Wherein the life of a child, young babes learn to communicate and express their needs, little kittens learn to attack. Trout is now reaching this phase of development. Like a little demon mercenary, he uses the cover of darkness to move forth with his fiendish plans to destroy his master.
As I lay sleeping in the sanctuary of my bed, he moves on me with ravenous little snips at my ears with his tiny, razor sharp teeth. He enjoys the sport of batting my necklace with his little machete claws, each swipe threatening to break the skin. His most effective, and terrifying attack to date came when I awoke to a mauling of scratches directed at my man junk. I’ll never forget the maniacal look in those beady eyes that just stared as me as I screamed. It’s like a nightmare, a horrifying dream from which I may never awake.
Last week, in a fit of either madness or rage, he pounced upon my girlfriend’s face leaving blood tracks on her skin, and my suicidal-looking arms earn me looks of compassion from strangers on the street.
Being new to the game, and realizing that Trout is perhaps still getting used to his new environment, I let these first treacherous acts slide. I rearranged the plants so that they would be out of his reach and pulled the covers over my head as I slept, but his reign of terror did not end.
Less than a week into our sordid relationship, I began to notice a troubling trend begin to take form. Trout seems never to stop eating, he constantly waddles his little cat body to and from his food dish, munching constantly on the tiny, disgusting-smelling pellets.
But the pellets smell like roses compared to the aromatic A-bombs he produces five times a day. As I daily dispose of his shit-pucks, I find it amazing that such a cute little fur monster could be capable of producing such a hideous, eye-watering stench, but more incredible still is the fact that I, a reasoning human being would actually chose to be this little beast’s shit collector. Why would any of us willingly play this tortured game of man and beast?
Though Trout’s shortcomings may be many, I too will admit that I am not without guilt. There was last weekend when I accidentally locked him in the hallway, all night long. Poor bastard spent all night out there in the hall, nowhere to sleep, nothing to eat. It must have been hell for the little guy.
And there was the time I took him to the vet and they shoved the thermometer up his ass. He probably blames me for that, especially since I had to hold him down. I guess he suffers a bit, too.

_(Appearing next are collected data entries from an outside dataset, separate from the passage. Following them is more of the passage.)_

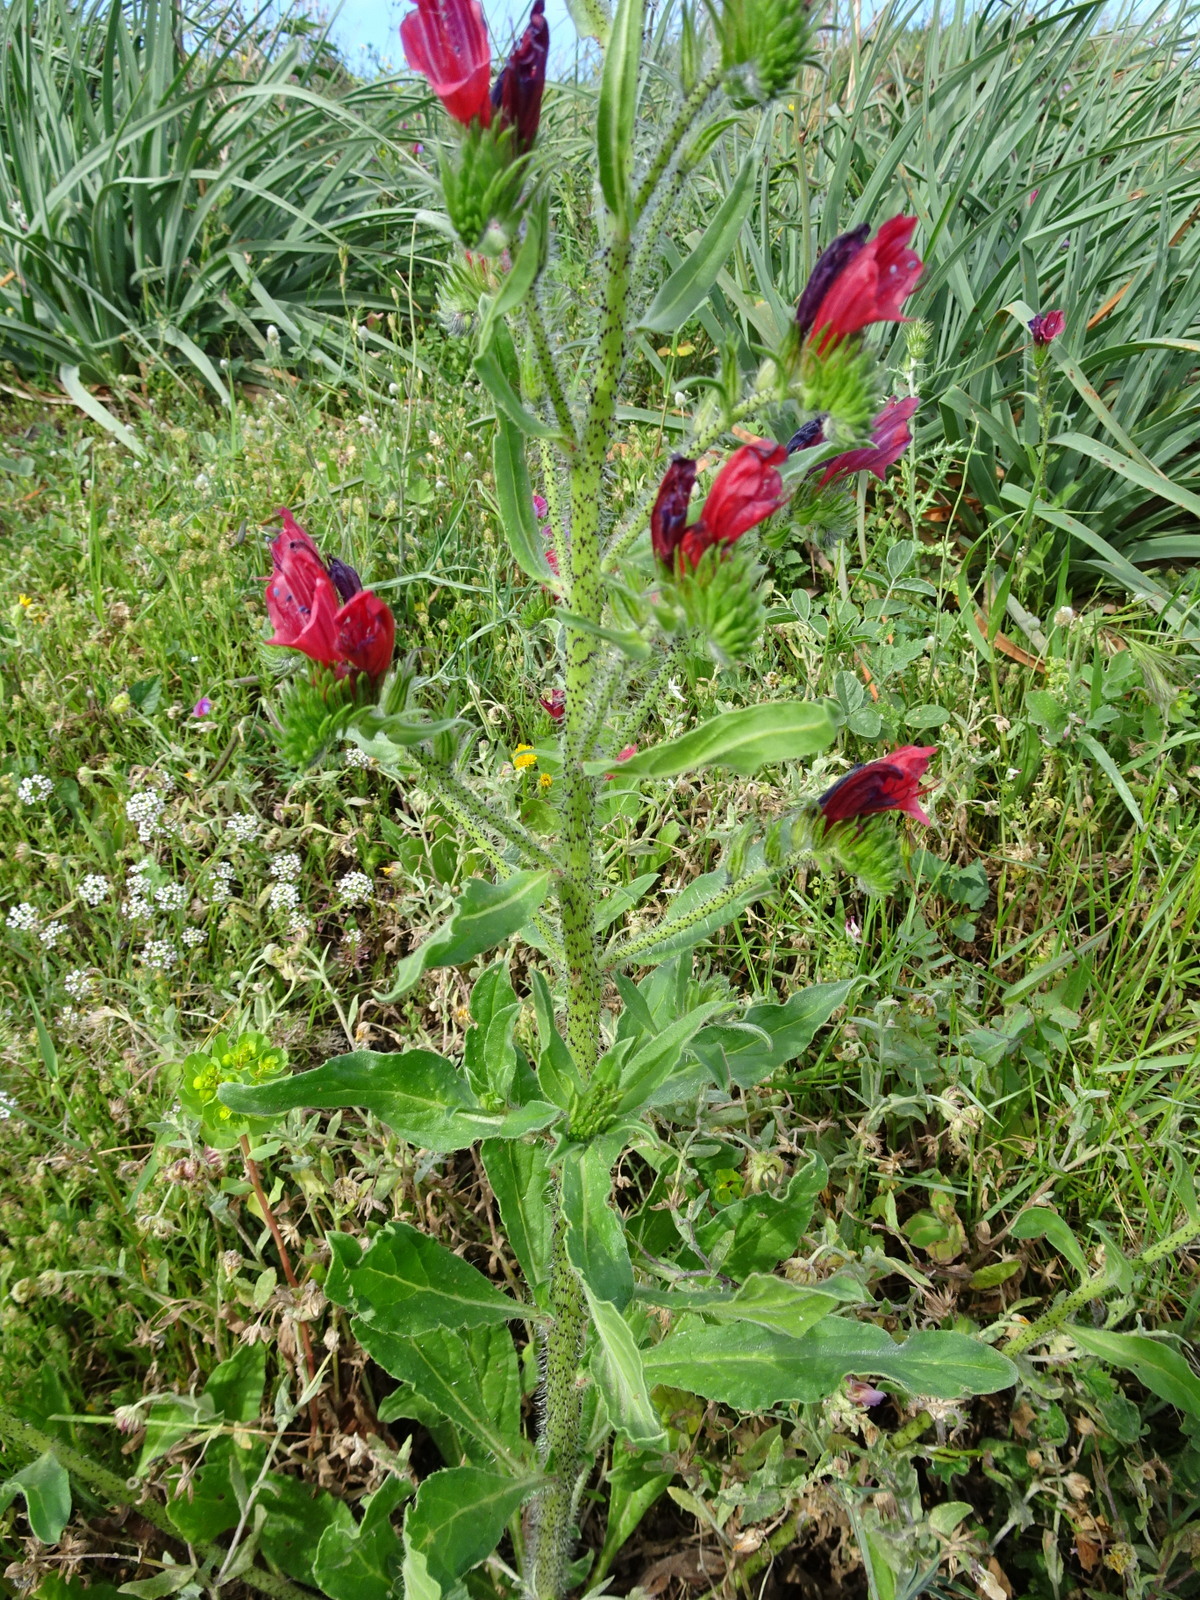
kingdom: Plantae
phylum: Tracheophyta
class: Magnoliopsida
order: Boraginales
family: Boraginaceae
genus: Echium
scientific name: Echium creticum
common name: Cretan viper's bugloss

And really there’s a lot of give and take in our relationship. There is the cute way that the little bugger folds his tiny paws when he sleeps. And there’s the way that he’s sitting on my lap right now, all calm and peaceful like, as I defame him in the public sphere. (I’m sure all 17 of you probably won’t vote for Trout next term when he runs for Kitty-Congress).
All in all, I think I am a pretty good master, and I suppose Trout’s a pretty good cat too. I guess at the end of the day there will always be a lot of cats left over and a lot cats that have been murdered, too. So I suppose I’ll go ahead and let old Mr. Trout be one of the lucky ones – for now at least.